Another story that was new to me was the relationship between Vera's sister Sonia and versatile propagandist Carl Junghans, who was a former Communist and a former Nazi, with a record of cooperation with Riefenstahl on the 36 Olympics movies. That man must have been an ideal inspiration for one or the other of N's villains. This book sees him as a part of Humbert Humbert's ancestry.
With reference to Lolita, Pitzer tells us the rather shocking story that the name Camp Q, where Lolita spends her summer before her abduction, was in real life the name of a Canadian camp for suspect aliens during WW2, and that German POWs would be interned there together with Jewish refugees, even with survivors from concentration camps. Shocking.
One aspect of Lolita, that Pitzer elaborates on, is the frequent presence of 'daily' antisemitism in this novel. I had noticed those things, but had not assembled them to a pattern in my reception. N was sensitive to these things, and Vera was quite fierce.
Pitzer tells us to read Humbert Humbert as an escapee from the holocaust, a new version of the Wandering Jew. Similarly, we are shown Kinbote, the madman in Pale Fire, as a refugee from the GULAG, with the real name Botkin.
Pitzer has a command of language which is up to the task of writing about this master of style. The book uses Brian Boyd's two volume biography extensively. That makes me wonder if the new book was necessary at all. Is it more than a shorter version of Boyd, does it add? Yes, Pitzer introduces more Russian, German, French, American, world history into the biography, all with reference to N's work and life.
Is the book's title about the secret history justified? Unfortunately: no. The alleged discovery of secrets fails. I should deduct a star in punishment, but I felt generous.
Any attentive reader of N's work must have been fully aware of the many political facts and opinions and statements in most of N's work. There is no secret, and certainly not in his life as shown here. Interpretations of the novels are just that, interpretations. No secrets here.
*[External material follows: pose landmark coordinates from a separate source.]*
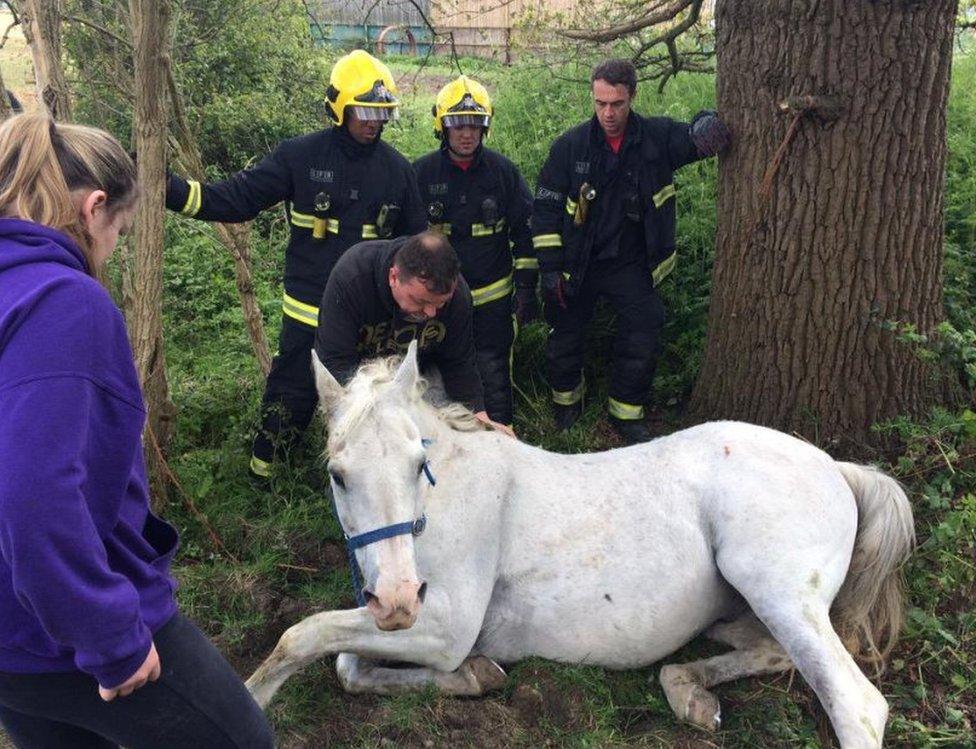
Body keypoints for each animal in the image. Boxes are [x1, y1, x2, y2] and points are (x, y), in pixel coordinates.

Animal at [244, 342, 916, 744]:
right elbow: (347, 664)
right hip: (757, 610)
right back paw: (690, 692)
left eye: (418, 465)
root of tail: (839, 468)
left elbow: (301, 637)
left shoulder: (444, 627)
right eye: (338, 474)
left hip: (778, 593)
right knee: (768, 653)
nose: (398, 600)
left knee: (855, 704)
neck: (445, 502)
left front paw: (252, 697)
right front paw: (478, 676)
N's most frequent fictional subjects were exile and tyranny. Even the seemingly unpolitical stories are rooted in time and place. It is hard to overlook his politics, despite his protestations that politics have no role in art. Even where the surface themes seem unpolitical, things are happening in the background.
I read this, then, with great interest and am very pleased to have it in the world. Pitzer does some remarkable research and goes to great pains to uncover people, places and events that turn up, often in obscure and twisted fashion, in Nabokov's work.
Combining literary scholarship, historical narrative and what could pass, in some senses, as investigative journalism, Pitzer reveals just how entwined VN's work is with the life he lived and world he lived it in. A caveat here: this does not treat all of VN's work in depth. the focus is on those of his writings that most fall under the author's focus and as a result, some works get short shrift. This is, of course, as it should be, even though a couple of my personal favorites are barely mentioned. Too bad for me.
A thumbnail review on Amazon is not the place to start larding on detail, and no one needs a synopsis here. I will say only that I learned a great deal here and, perhaps most significantly for a work that is both popular and scholarship, it is prompting me to return to Nabokov's work itself and reread a whole handful of novels in a new light. And, frankly, anything that pokes you to go back into Nabokov is worth a few stars, and anything that sends you back with some new things to think about deserves all five. And it is very well written, to boot.